Le troisième et dernier chapitre, « Fie-toi à ce signe », concerne un serviteur, et non un maître : c’est l’histoire de Lorentino, disciple de Piero della Francesca, peu à peu désillusionné sur son propre talent. La hiérarchie fatale des talents apparaît comme une vérité initiale et intangible mais progressivement et cruellement révélée : tout en haut Piero della Francesca, maître intouchable et bon, auquel même aveugle Lorentino amène son fils, ensuite les autres disciples comparses de Lorentino, aux carrières honorables, ensuite Lorentino, auquel n’échoit que quelques chutes de commandes, enfin Bartolomeo, le disciple de Lorentino, à peine plus qu’un paysan. Lorentino a pourtant en lui la matière d’un chef d’œuvre, et sera à son tour, mais furtivement, un maître : une commande particulière lui fut adressée par un paysan qui la paya au moyen d’un cochon. La peinture de Saint-Martin qui en résulta fut un incontestable chef d’œuvre, peut-être le seul de Lorentino. Placée dans une église, quelques-uns l’admirèrent puis le temps fit son œuvre et la toile redevint peu à peu poussière, Lorentino fut oublié.

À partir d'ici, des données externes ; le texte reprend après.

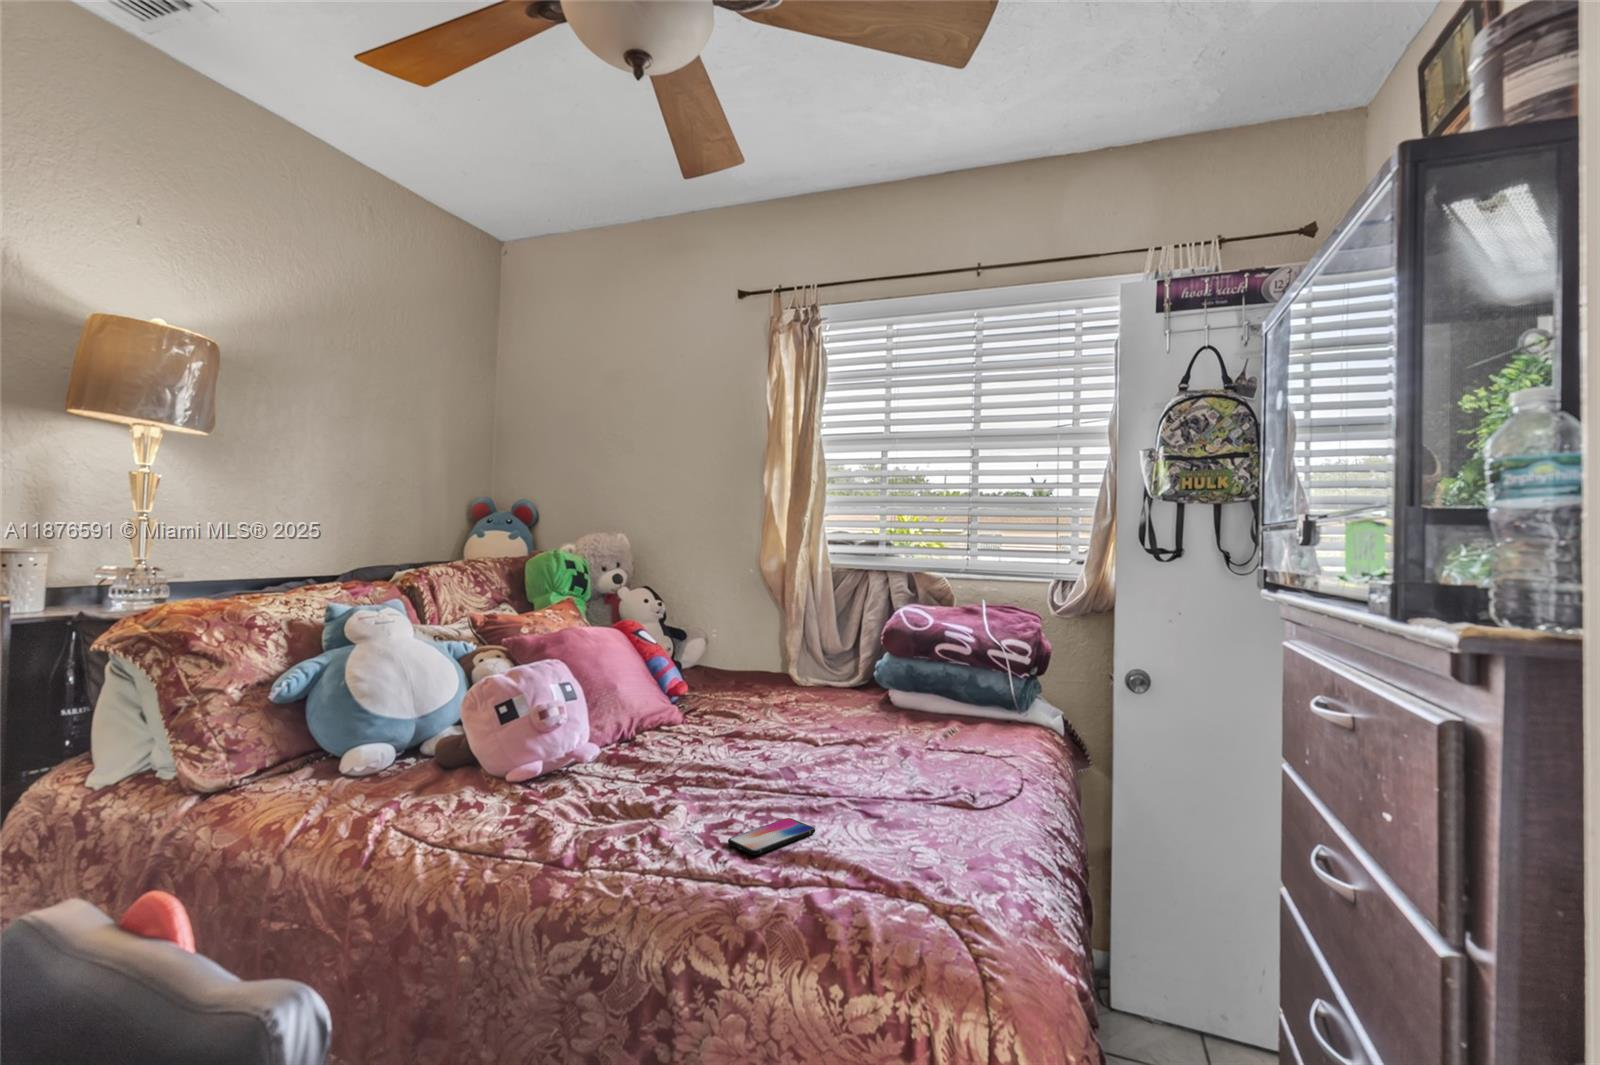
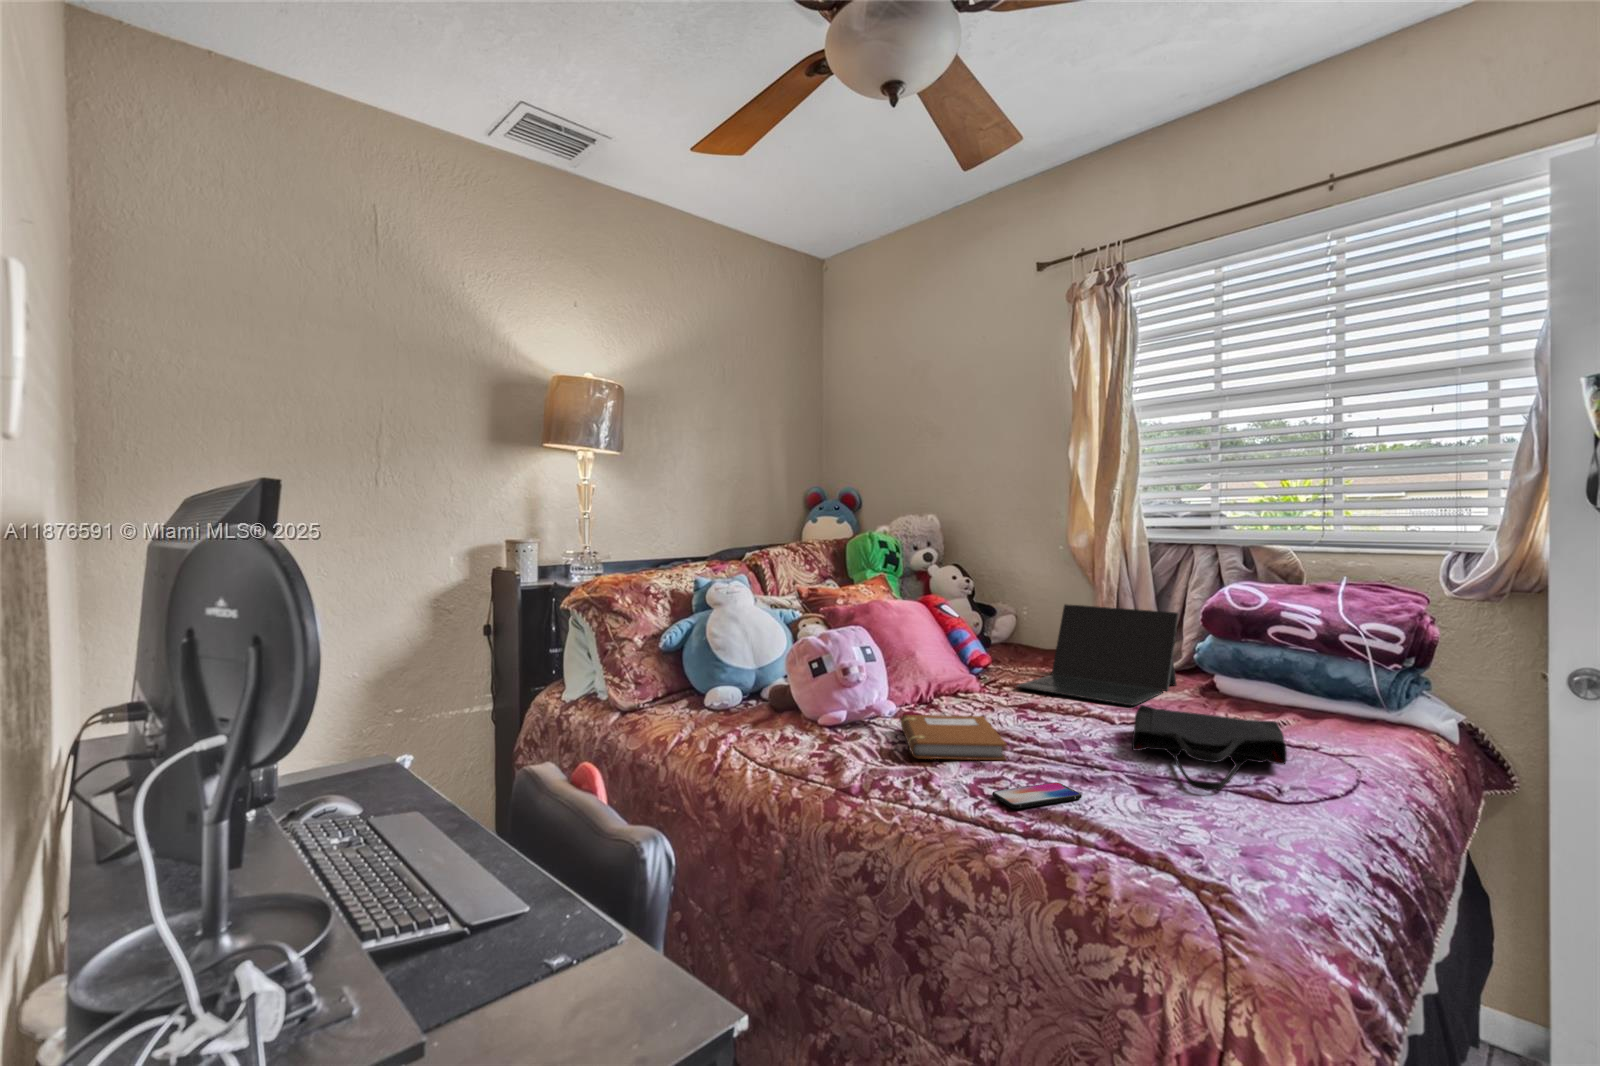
laptop computer: none [716,628,862,726] -> present [1017,604,1179,705]
tote bag: none [840,726,974,807] -> present [1132,705,1287,791]
notebook: none [606,752,731,809] -> present [901,715,1007,760]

« Diosa le regarda particulièrement pendant tout le temps qu’il peignit ce tableau ; car il avait en toute chose la main que jadis il avait porté sur elle, mais elle ne savait pas sur quoi il la portait. Elle se dit que peut-être elle aurait des robes, ou plutôt Angioletta maintenant.
Et Bartolomeo avait bien un maître. Le disciple vit travailler un maître, entre le mercredi des cendres et Pâques. On ne sait pas ce qu’il en fit, peut-être un chef d’œuvre lui aussi vers sa soixantième année, peut-être rien. »
Qui sont les maîtres, qui sont les serviteurs ? Qu’est-ce qui fait un grand peintre ? Pierre Michon lui-même se considère t-il comme maître ou serviteur ? J’ai le sentiment qu’il se pose ces questions sans intention d’y répondre, davantage pour le prétexte d’un thème ou d’une problématique unifiant quelques biographies poétiques.